◆ **TASK DETAILS**: When you reproduce the entries below, keep each one exact and drop any pictures.

◆ **RECORDED DATA**:
——————

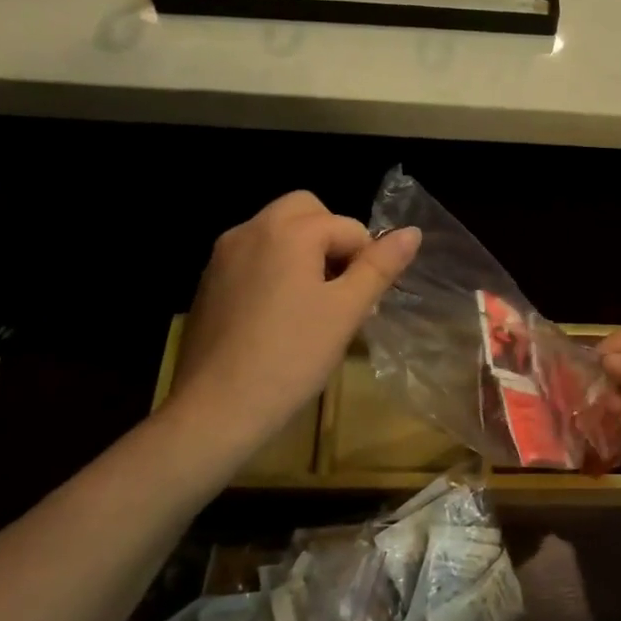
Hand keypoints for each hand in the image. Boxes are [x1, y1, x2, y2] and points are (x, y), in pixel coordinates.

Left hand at [166, 190, 420, 453]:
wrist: (216, 409)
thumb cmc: (292, 357)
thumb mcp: (346, 311)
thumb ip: (380, 266)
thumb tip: (412, 232)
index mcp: (288, 231)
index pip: (348, 227)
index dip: (366, 262)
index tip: (363, 304)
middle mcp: (250, 230)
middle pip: (305, 212)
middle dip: (331, 241)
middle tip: (340, 290)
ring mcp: (222, 256)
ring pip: (277, 234)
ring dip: (303, 255)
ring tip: (313, 308)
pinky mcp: (208, 283)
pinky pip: (253, 258)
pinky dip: (275, 271)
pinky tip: (278, 319)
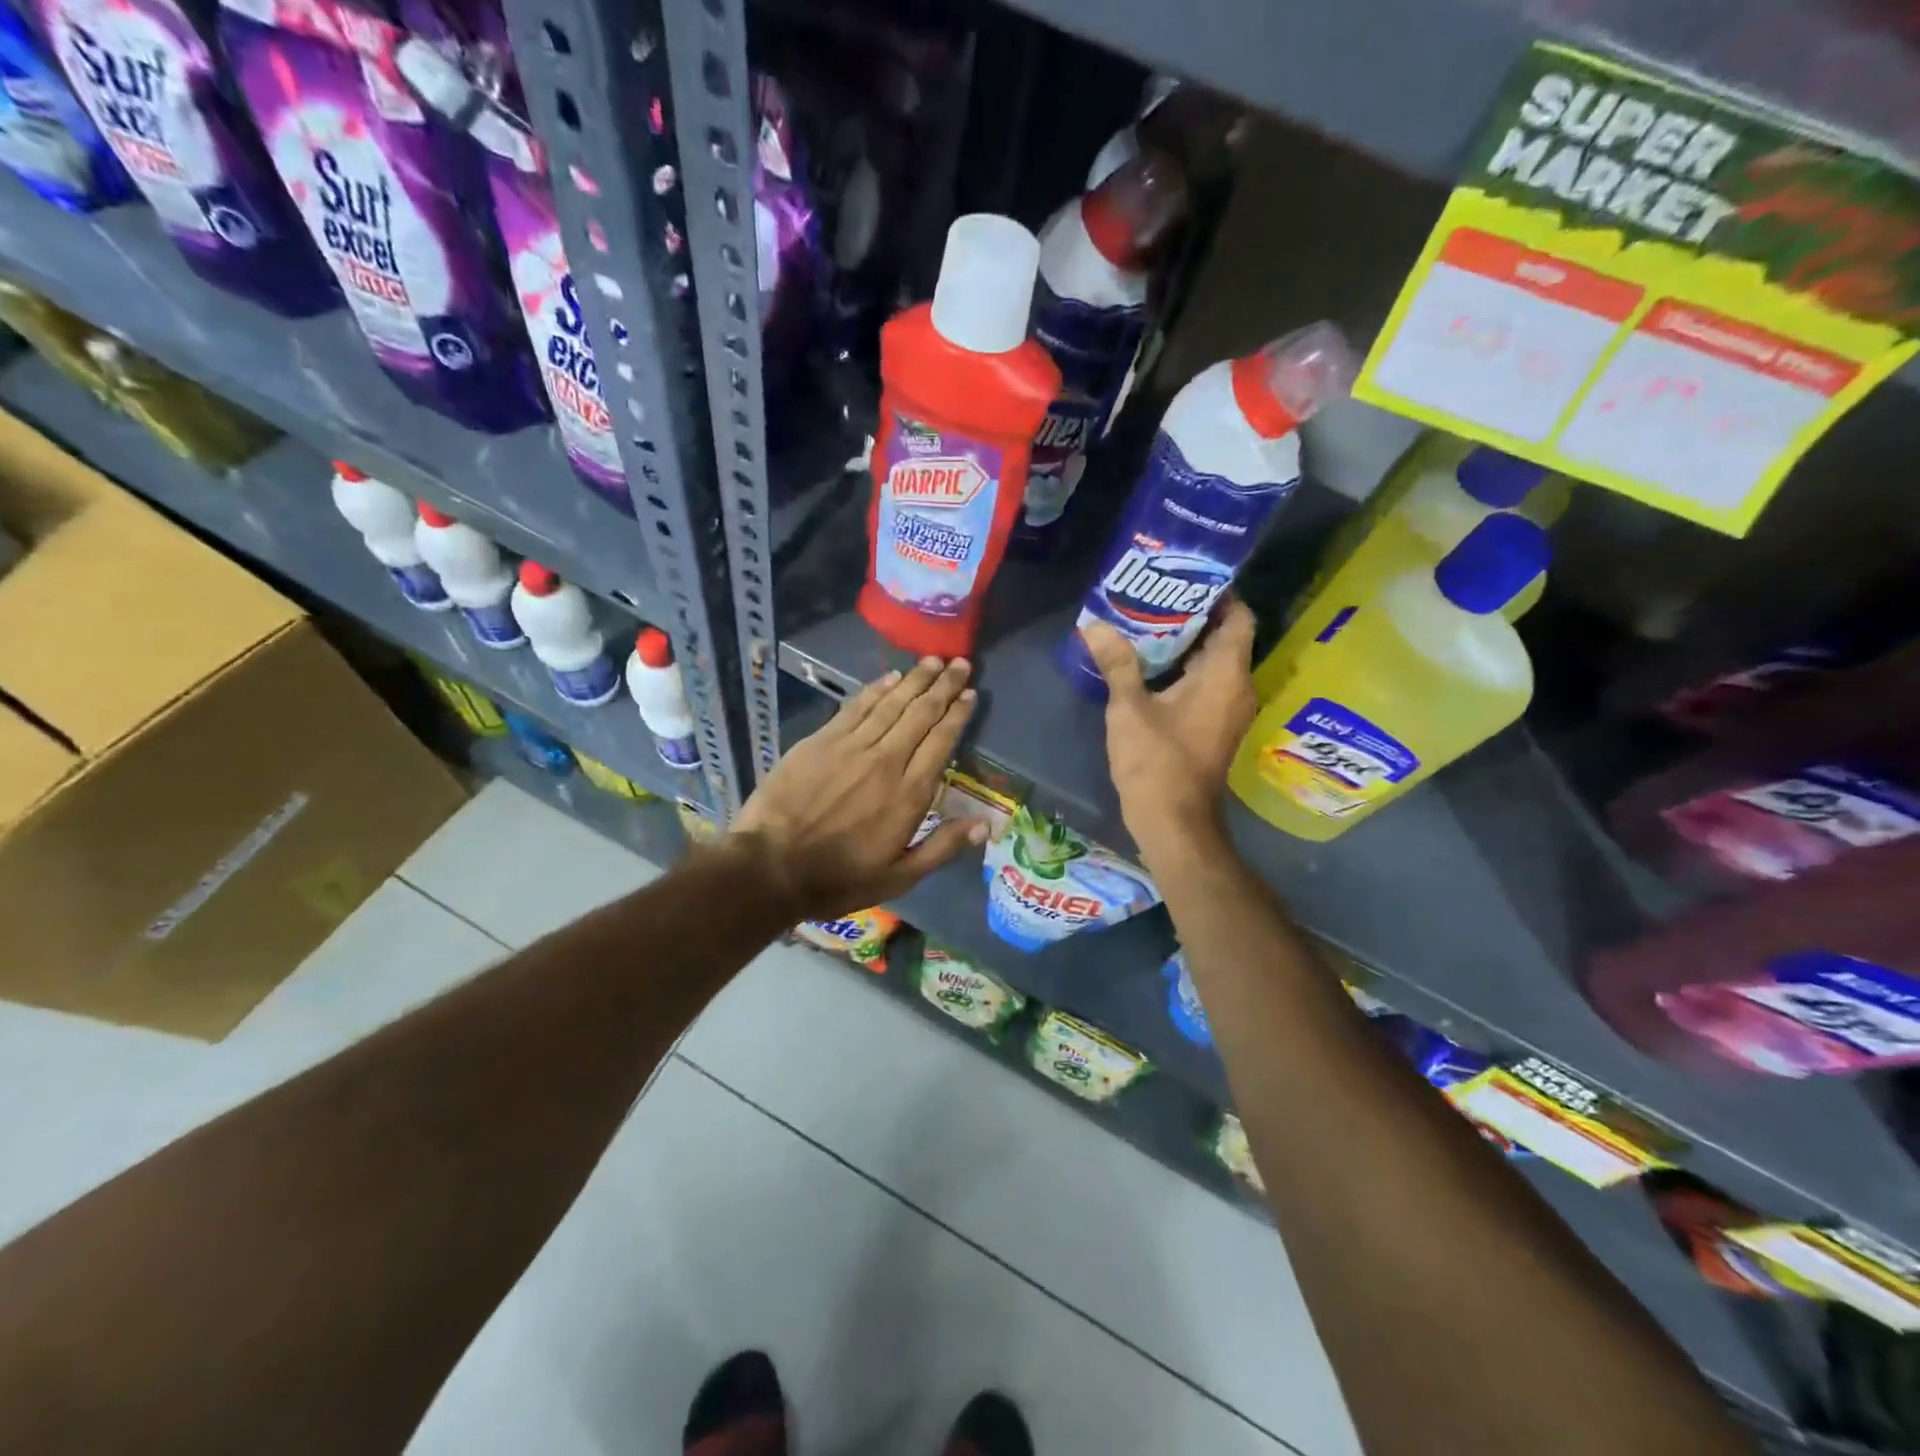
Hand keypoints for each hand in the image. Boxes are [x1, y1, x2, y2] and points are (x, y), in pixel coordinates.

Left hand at [731, 657, 987, 921]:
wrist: (770, 866)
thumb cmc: (838, 878)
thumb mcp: (897, 878)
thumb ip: (942, 848)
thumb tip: (985, 825)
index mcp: (908, 794)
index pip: (941, 742)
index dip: (957, 715)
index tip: (970, 694)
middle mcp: (886, 761)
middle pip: (921, 714)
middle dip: (943, 687)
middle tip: (961, 664)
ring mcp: (851, 747)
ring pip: (891, 704)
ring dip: (915, 680)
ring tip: (933, 661)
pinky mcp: (821, 741)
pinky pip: (856, 707)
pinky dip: (876, 689)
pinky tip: (891, 677)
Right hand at [1082, 599, 1257, 873]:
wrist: (1174, 822)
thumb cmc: (1157, 762)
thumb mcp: (1130, 708)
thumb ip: (1117, 663)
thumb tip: (1094, 625)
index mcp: (1226, 675)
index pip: (1239, 617)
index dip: (1219, 594)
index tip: (1184, 579)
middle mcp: (1238, 688)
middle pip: (1226, 637)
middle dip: (1193, 616)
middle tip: (1154, 597)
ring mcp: (1229, 711)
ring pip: (1215, 663)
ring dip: (1187, 644)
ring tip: (1147, 625)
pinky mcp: (1216, 728)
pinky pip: (1208, 685)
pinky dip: (1186, 670)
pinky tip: (1151, 667)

——————

◆ **SOLUTION TO THIS PROBLEM**:
Hand keypoints for each hand in the image. Boxes are [x1, y1, x2, y2] and points are (x, y), in pixel coordinates.

Left hand at [166, 190, 420, 453]:
wrist: (216, 409)
thumb cmc: (292, 357)
thumb mcp: (346, 311)
thumb ip: (380, 266)
thumb tip: (412, 232)
index mcp: (288, 231)
index pip: (348, 227)
index dip: (366, 262)
index tip: (363, 304)
middle mcp: (250, 230)
middle pip: (305, 212)
middle dip: (331, 241)
middle tip: (340, 290)
ring mcp: (222, 256)
ring pip: (277, 234)
ring dip: (303, 255)
ring tip: (313, 308)
pinky mcp: (208, 283)
pinky pip: (253, 258)
pinky dip: (275, 271)
pinky tip: (278, 319)
Hand keypoints for each hand in the image. Boxes are [x1, y1, x2, y2] and points are (x, y), in pixel coordinates.

Left hand at [731, 657, 987, 921]:
wrist: (770, 866)
thumb cmc: (838, 878)
thumb mcp: (897, 878)
thumb ip: (942, 848)
thumb tip: (985, 825)
index mcp: (908, 794)
index pip: (941, 742)
index dip: (957, 715)
index tip: (970, 694)
middle mcp: (886, 761)
middle pip: (921, 714)
middle dip: (943, 687)
middle tip: (961, 664)
ring mcp: (851, 747)
ring pip: (891, 704)
ring dip: (915, 680)
ring tip: (933, 661)
pinky mcp: (821, 741)
pinky pip: (856, 707)
pinky dip: (876, 689)
pinky tip: (891, 677)
Right hand at [1082, 599, 1257, 873]:
wrist: (1174, 822)
thumb cmc: (1157, 762)
thumb mcp: (1130, 708)
thumb ip: (1117, 663)
thumb tip: (1094, 625)
index mcp: (1226, 675)
index pip: (1239, 617)
index dip: (1219, 594)
index tip: (1184, 579)
middle mcp: (1238, 688)
middle pip: (1226, 637)
middle dip: (1193, 616)
middle tip: (1154, 597)
ring mcp: (1229, 711)
ring pip: (1215, 663)
ring dip: (1187, 644)
ring tip: (1147, 625)
pinky mcp: (1216, 728)
pinky pip: (1208, 685)
pinky dip: (1186, 670)
pinky tip: (1151, 667)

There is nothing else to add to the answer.